Interest in third-party certification for green buildings continues to climb, with 62 percent of respondents to a biennial survey by an international building firm saying they are extremely likely or very likely to seek LEED approval if they undertake a construction project.
That's up from 48 percent the last time Turner Construction Co. asked about the Leadership in Energy and Environmental Design (LEED) certification for its Green Building Market Barometer in 2012.
What a difference two years makes.
In that time period the percentage of business executives likely to seek green certification under an alternate rating system also grew — more than doubling from 17 percent to 43 percent. Their other options include Green Globes and Energy Star programs.
Jerry Yudelson, president of the Green Building Initiative, which administers Green Globes, is pleased with the gain in the number of survey respondents willing to look at other choices to LEED, which has become the most widely used green building program in the world since its launch in 2000.
Green Globes, which started in 2004, is considered by many to be a LEED rival that is friendlier to the plastics and lumber industries.
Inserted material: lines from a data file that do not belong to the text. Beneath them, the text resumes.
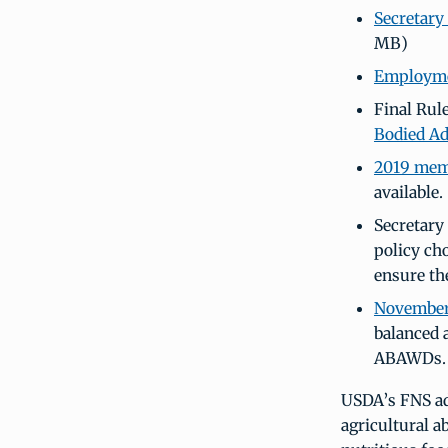
Secretary
MB)
Employmen
Final Rul
Bodied Ad
2019 memo
available.
Secretary
policy ch
ensure th
November
balanced 
ABAWDs.
USDA’s FNS a
agricultural 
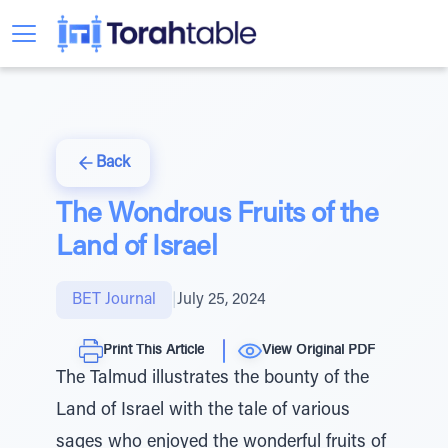
Back
The Wondrous Fruits of the
Land of Israel
BET Journal
|
July 25, 2024
Print This Article
View Original PDF
The Talmud illustrates the bounty of the
Land of Israel with the tale of various
sages who enjoyed the wonderful fruits of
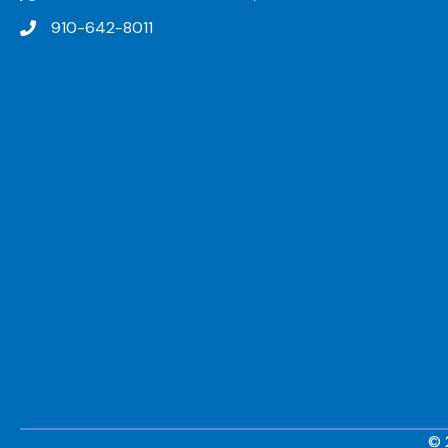
910-642-8011
©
The non-profit group bills itself as the “practical” program because certification can be achieved online at a cheaper cost than LEED.
“The market for green building certification is clearly changing with building owners more interested in cost-effective rating systems that help them to design and operate commercial properties,” Yudelson said in a news release. “We view this as a positive sign for the future growth of Green Globes family of green building rating systems.”
Yudelson, a former national board member for the U.S. Green Building Council, which oversees LEED, became president of the Green Building Initiative in January 2014.
The latest edition of Turner's market barometer also shows of the survey respondents — 312 executives from corporate, construction, architecture, engineering, real estate and development companies — 71 percent are expanding their planning emphasis beyond energy-efficient buildings to water-efficient improvements.
Turner is a New York-based construction company with 5,200 employees working on more than 1,500 projects each year.